I was heartened to read the front-page story in last week’s Southern about the need for fresh thinking on the future of Borders’ town centres.
It is vital that this debate takes place and that as many people as possible feed into the local plan.
Work, leisure and shopping patterns have changed – instead of trying to turn back time, we need fresh approaches and new uses for our town centres that match what residents, consumers and business owners want. Developments such as the Borders railway transport hub in Galashiels will have a key role in bringing more people into the town. If we want happier, busier town centres we need to look at new ways to attract more economically active people into them, conducting a wider range of activities.
For many years the Federation of Small Businesses (FSB) in Scotland has been working hard on this issue and looking at how to develop an innovative town centre policy.
Research among our own members in Scotland shows that one fifth of them do not own or rent premises, preferring to work from home for reasons of cost. Locally, the FSB Borders branch took the FSB’s manifesto for May’s local government elections to councillors and I am pleased to see that our calls for fresh thinking on town centres have been heard by economic development spokesman Councillor Stuart Bell and repeated in your article.
Our local authorities can put businesses back into the heart of our towns by turning some of the properties they own in town centres into affordable business premises for firms other than those in retail. Other public bodies can also do their bit by choosing to locate their premises in town centres rather than on the outskirts.

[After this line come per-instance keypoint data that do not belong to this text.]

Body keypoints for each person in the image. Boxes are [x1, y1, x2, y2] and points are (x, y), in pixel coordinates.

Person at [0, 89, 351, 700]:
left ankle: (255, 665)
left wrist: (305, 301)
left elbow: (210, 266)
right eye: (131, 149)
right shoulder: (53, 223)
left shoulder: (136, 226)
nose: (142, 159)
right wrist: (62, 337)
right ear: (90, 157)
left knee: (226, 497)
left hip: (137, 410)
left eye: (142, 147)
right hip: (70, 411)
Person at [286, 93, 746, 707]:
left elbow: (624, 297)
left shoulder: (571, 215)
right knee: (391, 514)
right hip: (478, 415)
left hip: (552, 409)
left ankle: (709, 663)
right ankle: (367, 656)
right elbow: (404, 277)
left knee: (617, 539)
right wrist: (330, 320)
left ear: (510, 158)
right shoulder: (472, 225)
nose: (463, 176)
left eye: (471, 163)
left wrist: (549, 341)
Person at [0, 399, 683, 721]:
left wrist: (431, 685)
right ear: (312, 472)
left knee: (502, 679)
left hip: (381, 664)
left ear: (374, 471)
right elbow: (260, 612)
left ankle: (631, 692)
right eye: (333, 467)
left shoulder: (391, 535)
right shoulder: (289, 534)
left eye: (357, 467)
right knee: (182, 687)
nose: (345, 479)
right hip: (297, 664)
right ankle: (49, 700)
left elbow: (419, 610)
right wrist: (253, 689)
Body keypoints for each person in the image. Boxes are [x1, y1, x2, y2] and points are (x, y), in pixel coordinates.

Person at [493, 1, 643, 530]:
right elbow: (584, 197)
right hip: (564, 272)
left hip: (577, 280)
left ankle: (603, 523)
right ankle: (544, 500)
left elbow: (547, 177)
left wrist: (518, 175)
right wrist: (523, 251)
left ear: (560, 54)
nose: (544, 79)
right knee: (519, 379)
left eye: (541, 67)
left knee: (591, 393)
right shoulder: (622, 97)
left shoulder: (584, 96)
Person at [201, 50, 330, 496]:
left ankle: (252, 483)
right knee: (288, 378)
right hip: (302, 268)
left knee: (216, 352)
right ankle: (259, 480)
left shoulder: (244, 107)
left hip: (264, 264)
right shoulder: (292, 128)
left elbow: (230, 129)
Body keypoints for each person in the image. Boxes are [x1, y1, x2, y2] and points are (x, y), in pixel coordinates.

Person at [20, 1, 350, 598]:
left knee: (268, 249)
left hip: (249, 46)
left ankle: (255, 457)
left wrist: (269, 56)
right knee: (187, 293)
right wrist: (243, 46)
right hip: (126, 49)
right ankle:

By diversifying the sort of people that come into towns, we can revitalise our town centres and bring people back to the existing retail outlets.
But to do this we also need to look at the issue of car parking.
We know that a strong independent retailer sector is at the heart of a thriving town centre and places like Melrose are a good example of this.
But if customers cannot access their local shops either because of insufficient car parking or over-priced parking charges, then the centre will lose customers to other locations.
Borders planners need to look at relaxing their existing prime retail rules at the same time as thinking about how town-centre visitors will get there and park.
Small businesses have a positive role to play in shaping town centres and nurturing the economy as shopping and social habits change. But they can’t do it alone and we all need to do our part.
That is why the FSB is happy to sit on the Scottish Government’s Town Centre Review Group. There is no quick fix to solve the problems being seen in our high streets – but recognising that small businesses are at the heart of the solution and taking an innovative approach to town centre policy will give us the foundations on which to develop a successful strategy.